Ok I went ahead and did it and I just connected them all via one wire to the 7 pin and they are all working perfect! If I could get your help on 2 more small things while you are here though that would be awesome because I dont know how to read schematics or really diagnose most of the problems I am having. First problem is that being the idiot that I am I, I soldered on the pro micro BEFORE I put in the left shift, and that is why it was not working. Now i have the pro micro already on there but have to solder the shift some way. Photo for reference of what the area for the switch would look like without the pro micro on the bottom: ( ) . Here's a reddit thread where someone had the same issue but got only one response that I cannot understand: . I tried slipping a hotswap socket between the pro micro and the board but it wont work if it is not soldered down onto the PCB. is there any sort of material that acts as flux or solder but takes a little longer to solidify so I can apply it to the switch then place the switch into the socket without having to use the soldering iron?

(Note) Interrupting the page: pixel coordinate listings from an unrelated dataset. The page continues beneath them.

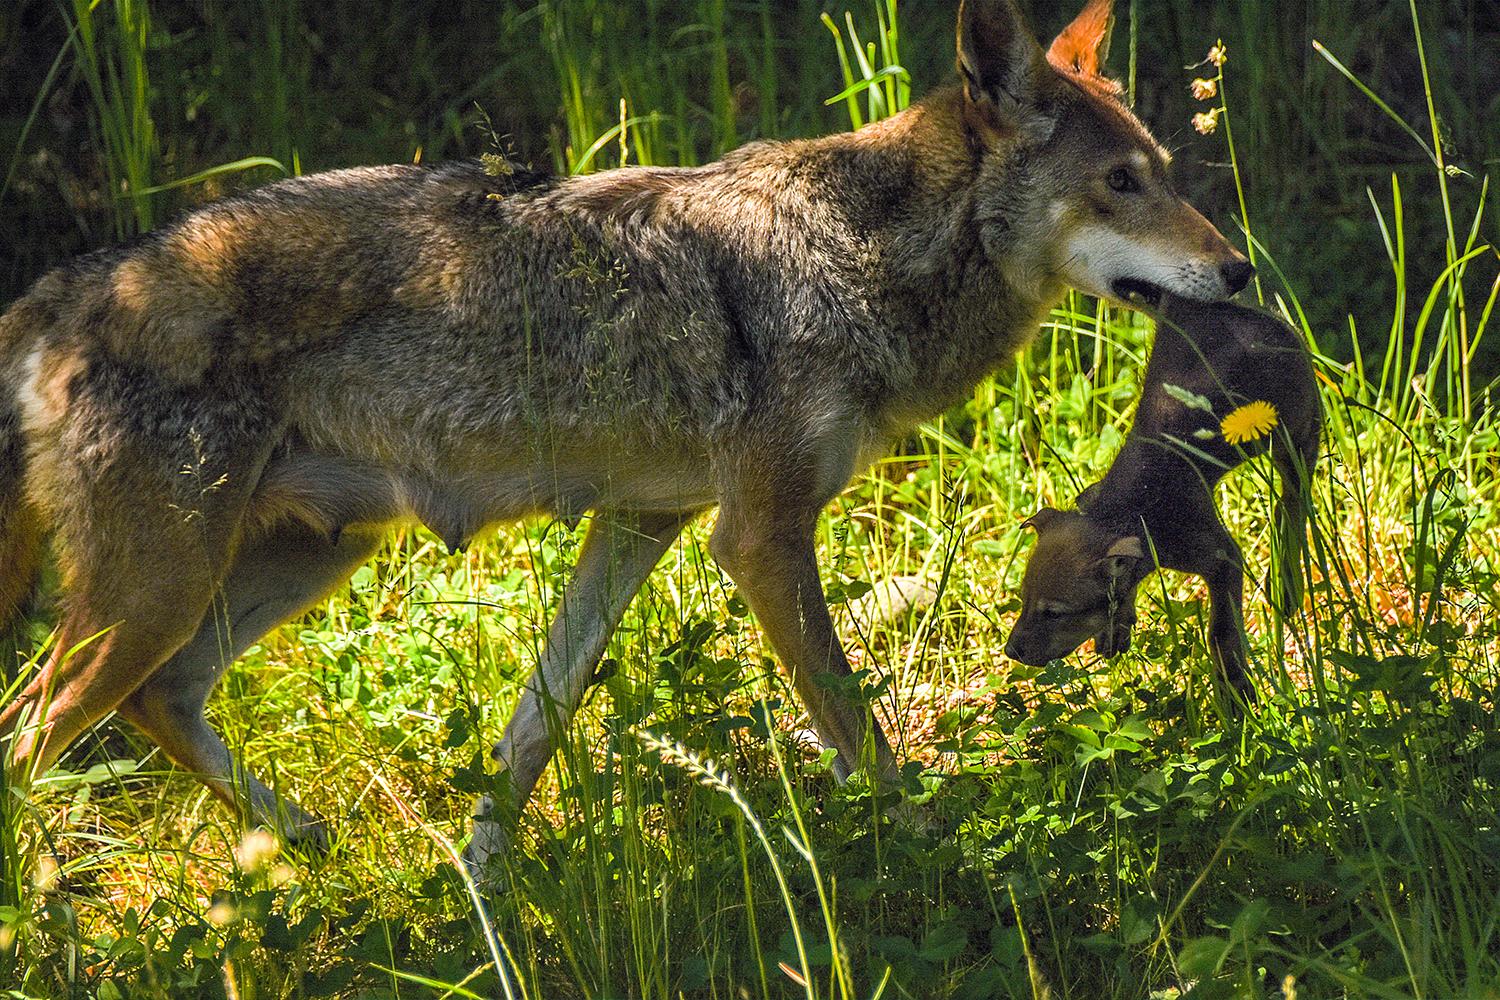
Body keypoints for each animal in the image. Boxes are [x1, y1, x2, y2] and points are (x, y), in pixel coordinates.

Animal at [0, 0, 1242, 869]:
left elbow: (528, 733)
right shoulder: (759, 539)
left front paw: (485, 897)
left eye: (1167, 175)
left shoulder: (645, 524)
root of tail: (64, 290)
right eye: (1121, 182)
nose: (1236, 270)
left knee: (158, 701)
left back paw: (307, 845)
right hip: (158, 592)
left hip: (293, 563)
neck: (856, 253)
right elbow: (861, 733)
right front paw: (946, 860)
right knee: (31, 733)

Oh dear.  It is very strange that what appears to be a great first keyboard project has a soldered pro micro - they should have used soldered sockets on the main PCB and pins on the pro micro so you could pull it out :(

The reddit comment suggests you solder a really thin wire to the holes then poke that wire through the bottom of the switch and solder it to the leaf inside the switch.  As long as you have a plate to hold the switch in position this would work, but how do you get the wire through the switch without enlarging the holes and moving the leaf?

What switches are you using, I want to have a look inside them before making a suggestion.